By the time you get out of the hospital, you can still be angry at being alive, and you might be lonely because your friends and family don’t know what to do with you. Even the attempt survivor can be too embarrassed to admit what happened or how they feel. The whole experience can seem otherworldly—like you’re being punished for trying to take your life.
Imagine, in this situation, a sympathetic person calling you up and asking you how you’re doing? To actually ask you to talk about your experience and ask how you feel? And maybe help you think about what you need to do next?
I think it would make a fantastic difference for suicide attempt survivors to know that the caller was thinking about them and wants them to start feeling better. And that the only feeling these callers have about the fact that you tried to kill yourself is concern and empathy. This kind of compassionate contact could go a long way toward preventing another attempt. It might also get people to follow up services sooner and ensure that they have a discharge plan that they will be able to follow.
My experience at Call2Talk has led me to support this proposed service. One of the first things you realize after you’ve been on the phones for a while is how necessary you are. Sometimes all the callers need is a sympathetic ear or the confidence to get through the day. And it works.
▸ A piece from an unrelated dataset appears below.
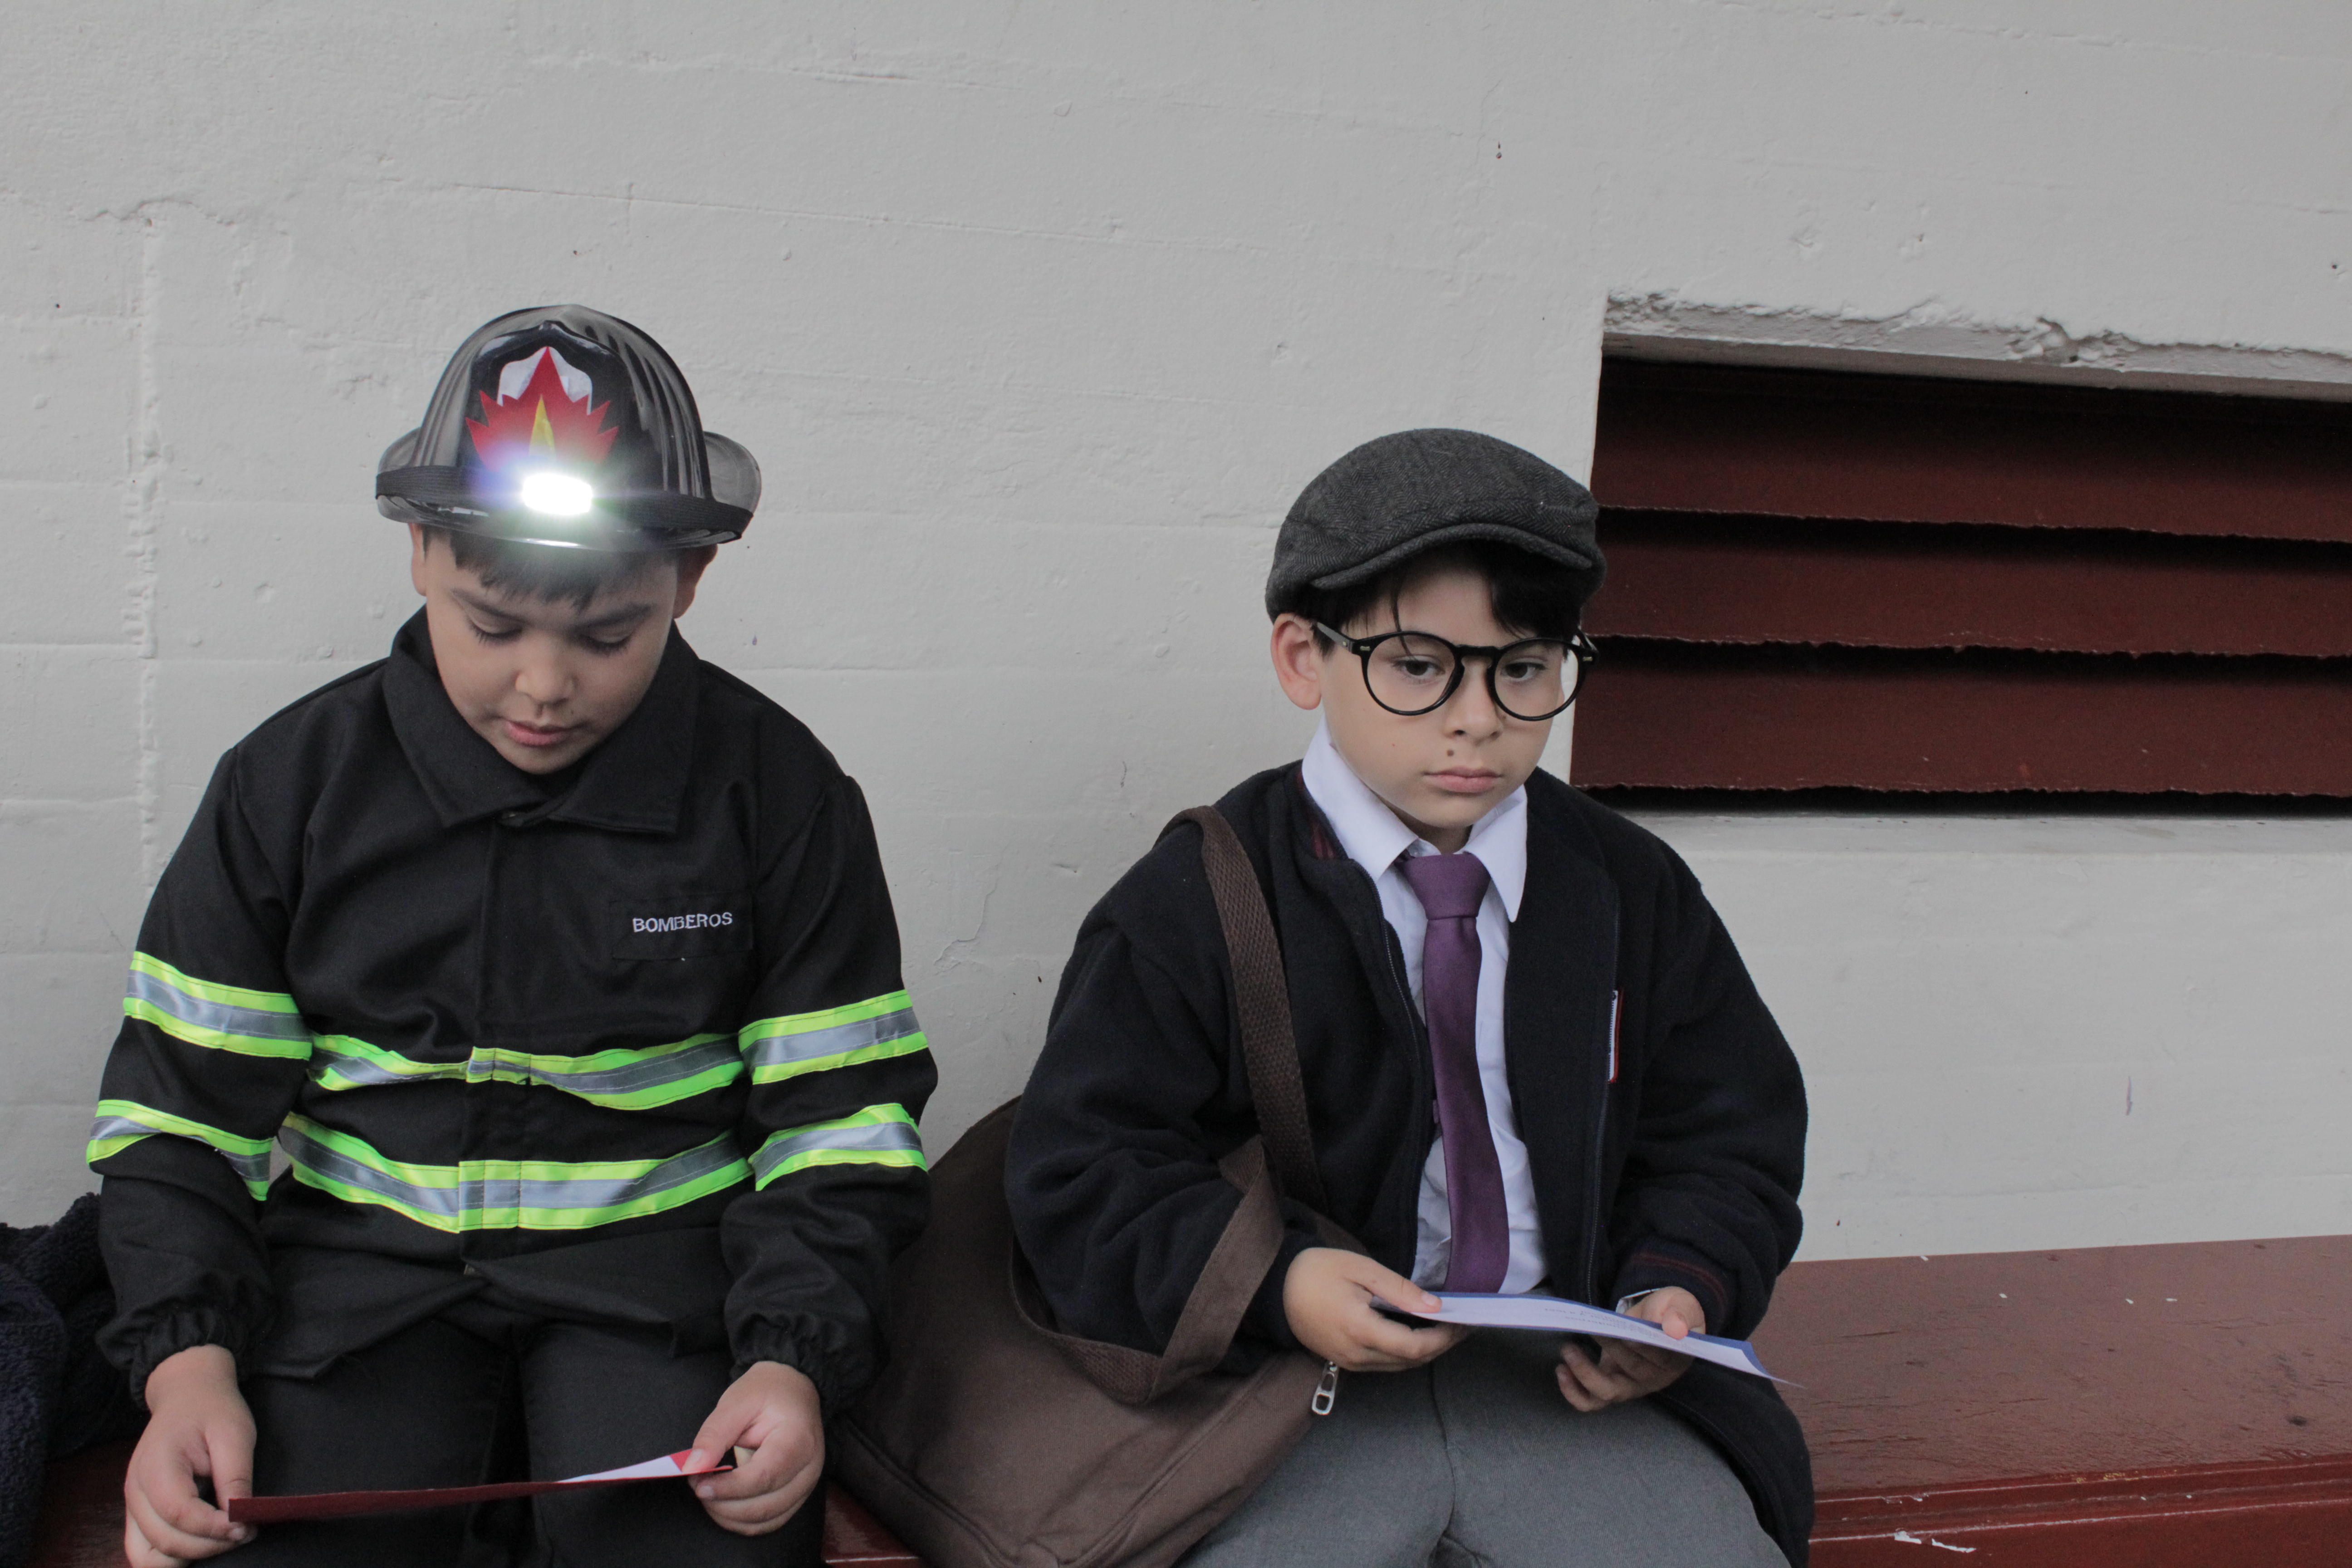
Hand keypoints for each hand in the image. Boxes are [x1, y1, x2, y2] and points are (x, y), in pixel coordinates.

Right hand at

Sometimes callers, crying hysterically at the start, calmly thank you at the end of the call. Or you find that someone you helped a while ago calls you back a week later after taking some positive step to change their life. Because most people are sitting out there waiting for their lives to get better, they don’t realize they have to do something different for change to happen.
If increased funding for suicide prevention is something you’d like to support, you can tell your legislators that an increase in the suicide prevention line item is a small cost for a benefit that will enable trained volunteers to check in on people when they come home from the hospital, feeling lonely and frightened and confused and not all that certain that they’re glad to be alive.
The call can comfort them, encourage them to choose life, give them helpful information about mental health crisis lines and can be used to check whether they have therapeutic help and a workable discharge plan.
As a suicide attempt survivor and suicide interventionist, I wholeheartedly support this program.